Economia
Mps–Mediobanca, tre big della finanza indagati a Milano, sotto esame il presunto patto occulto nella scalata
Redazione

La Procura di Milano accende i riflettori su una delle operazioni più rilevanti e controverse della finanza italiana degli ultimi anni. Francesco Gaetano Caltagirone, il presidente di Luxottica e Delfin Francesco Milleri e l’amministratore delegato di Monte dei Paschi di Siena, Luigi Lovaglio, risultano indagati per le ipotesi di aggiotaggio e ostacolo alle Autorità di vigilanza nell’ambito dell’operazione che ha portato Mps a conquistare il controllo di Mediobanca. La notizia, anticipata dal Corriere della Sera e confermata da fonti giudiziarie, arriva mentre il Nucleo speciale di polizia valutaria della Guardia di Finanza sta eseguendo nuove attività investigative coordinate dai pm Giovanni Polizzi, Luca Gaglio e dall’aggiunto Roberto Pellicano.
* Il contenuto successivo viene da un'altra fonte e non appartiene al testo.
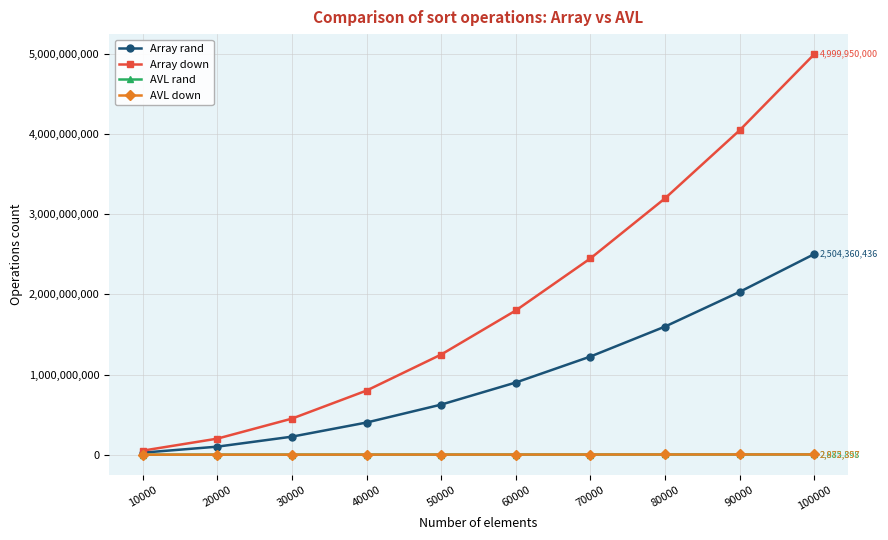

Which series has the largest total across all categories?

Array down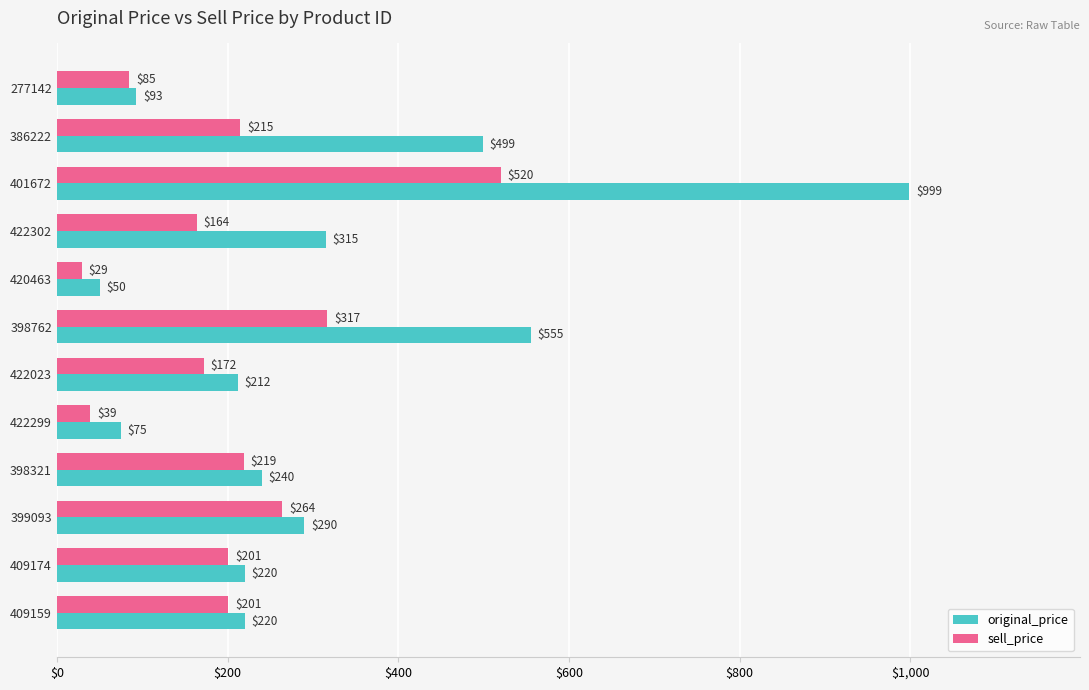

Which series has the largest range (max minus min)?

original_price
Mps–Mediobanca, tre big della finanza indagati a Milano
Secondo l’impianto accusatorio, i tre avrebbero agito in modo concertato nella costruzione dell’operazione da 13,5 miliardi di euro con cui Mps, tra l’inizio e l’autunno del 2025, ha lanciato e portato a termine l’offerta pubblica di scambio accolta dal 62% degli azionisti Mediobanca. Un passaggio decisivo che ha permesso alla banca senese, all’epoca ancora partecipata dallo Stato, di superare la soglia di controllo dell’istituto di Piazzetta Cuccia, azionista di riferimento delle Assicurazioni Generali con il 13,2%. Un elemento rilevante, perché sia il gruppo Caltagirone sia Delfin detengono già posizioni significative nel capitale del Leone di Trieste.
Anche le due società, Delfin ed Essilux, risultano indagate come enti in base alla disciplina prevista dal decreto legislativo 231 del 2001 sulla responsabilità amministrativa. Ciò indica che, secondo gli inquirenti, eventuali condotte illecite potrebbero essere state agevolate o favorite a livello organizzativo.
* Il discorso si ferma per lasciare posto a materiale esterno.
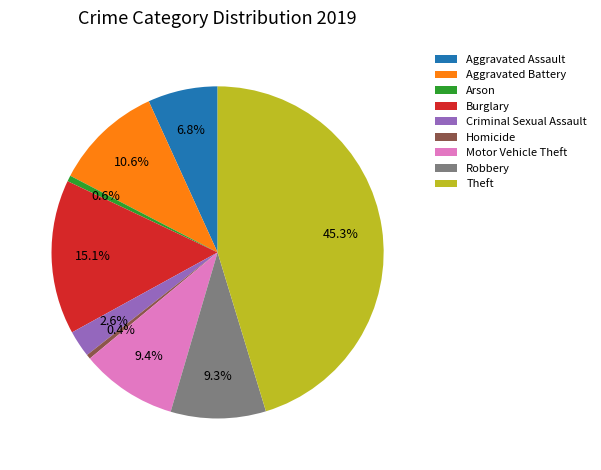

Between Burglary and Arson, which is larger?

Burglary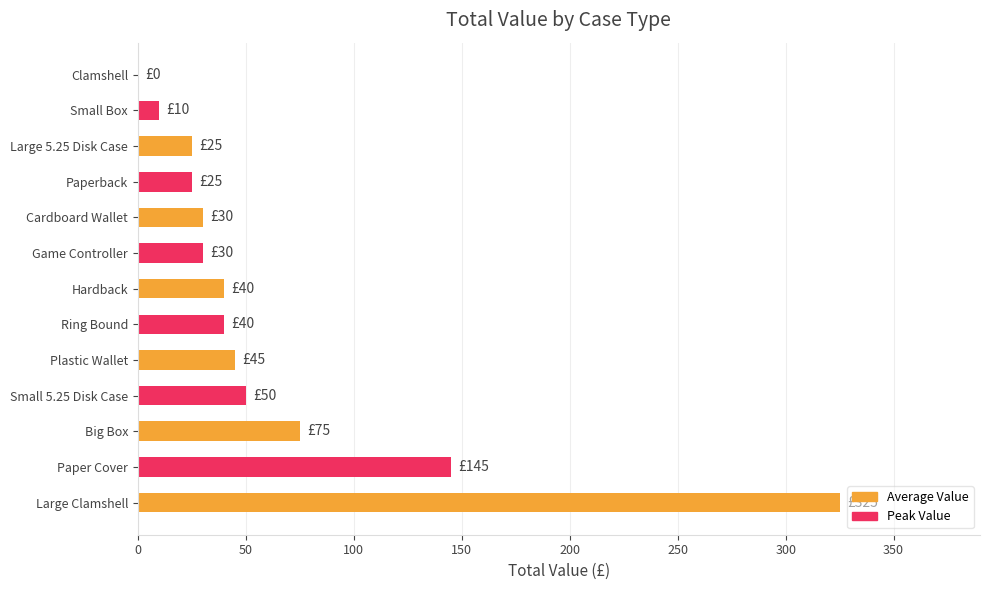

What is the sum of the values at Game Controller and Clamshell?

30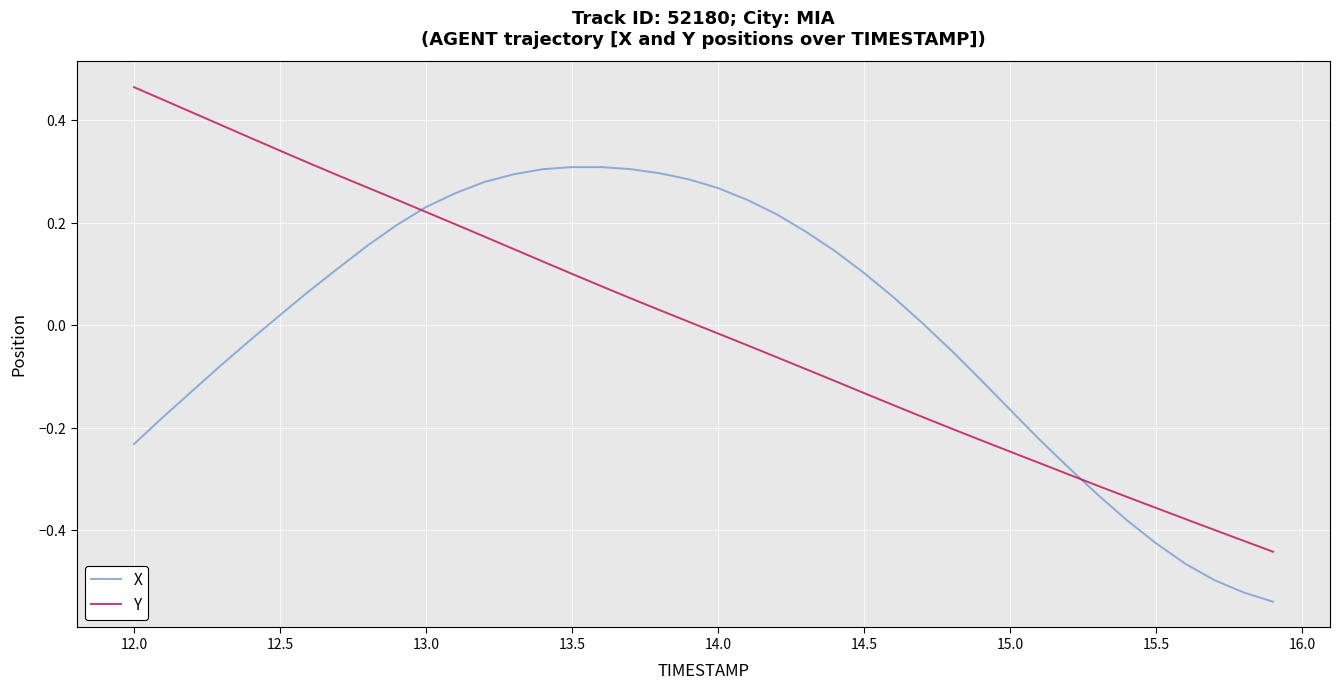

Is this an area chart (filled region under the line)?

No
Il nodo centrale dell’inchiesta riguarda ciò che i magistrati definiscono un presunto “patto occulto”. Secondo la ricostruzione, Caltagirone, Milleri e Lovaglio avrebbero operato in sinergia sia nell’acquisto delle azioni Mps cedute dal Tesoro nel 2024, sia nei successivi movimenti sulle quote di Mediobanca. Un coordinamento che, di fatto, li avrebbe portati, sempre secondo l’accusa, a superare congiuntamente la soglia del 25% dell’istituto guidato allora da Alberto Nagel, livello oltre il quale la legge impone il lancio di un’Opa obbligatoria.
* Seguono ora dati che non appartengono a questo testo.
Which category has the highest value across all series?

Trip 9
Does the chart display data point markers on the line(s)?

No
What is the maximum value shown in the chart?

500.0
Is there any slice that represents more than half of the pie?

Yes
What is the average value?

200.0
A essere tenute all’oscuro dell’intesa, affermano i pm, sarebbero state non soltanto Consob, responsabile della vigilanza sui mercati, ma anche la Banca centrale europea e l’Ivass, garanti della stabilità del sistema bancario e assicurativo. Un’omissione che, se confermata, aprirebbe scenari di particolare rilevanza sotto il profilo regolamentare.
L’iscrizione dei tre nel registro degli indagati, riferisce sempre il Corriere, risalirebbe a mesi fa, nell’ambito dell’indagine sul risiko bancario che punta a chiarire due momenti chiave: la vendita da parte del Mef del 15% del capitale Mps tramite l’ABB gestito da Banca Akros nel novembre 2024 e la successiva Opa di scambio con cui Rocca Salimbeni ha ottenuto il controllo di Mediobanca tra marzo e gennaio 2025.
L’inchiesta milanese entra ora in una fase più incisiva, mentre il mercato osserva con attenzione gli sviluppi, consapevole che il procedimento tocca equilibri strategici del settore bancario e assicurativo italiano. Per gli indagati, come di prassi, vale la presunzione di innocenza, ma per la Procura si tratta di un passaggio delicato in un quadro che intreccia potere finanziario, vigilanza e assetti di controllo di alcuni dei principali istituti del Paese.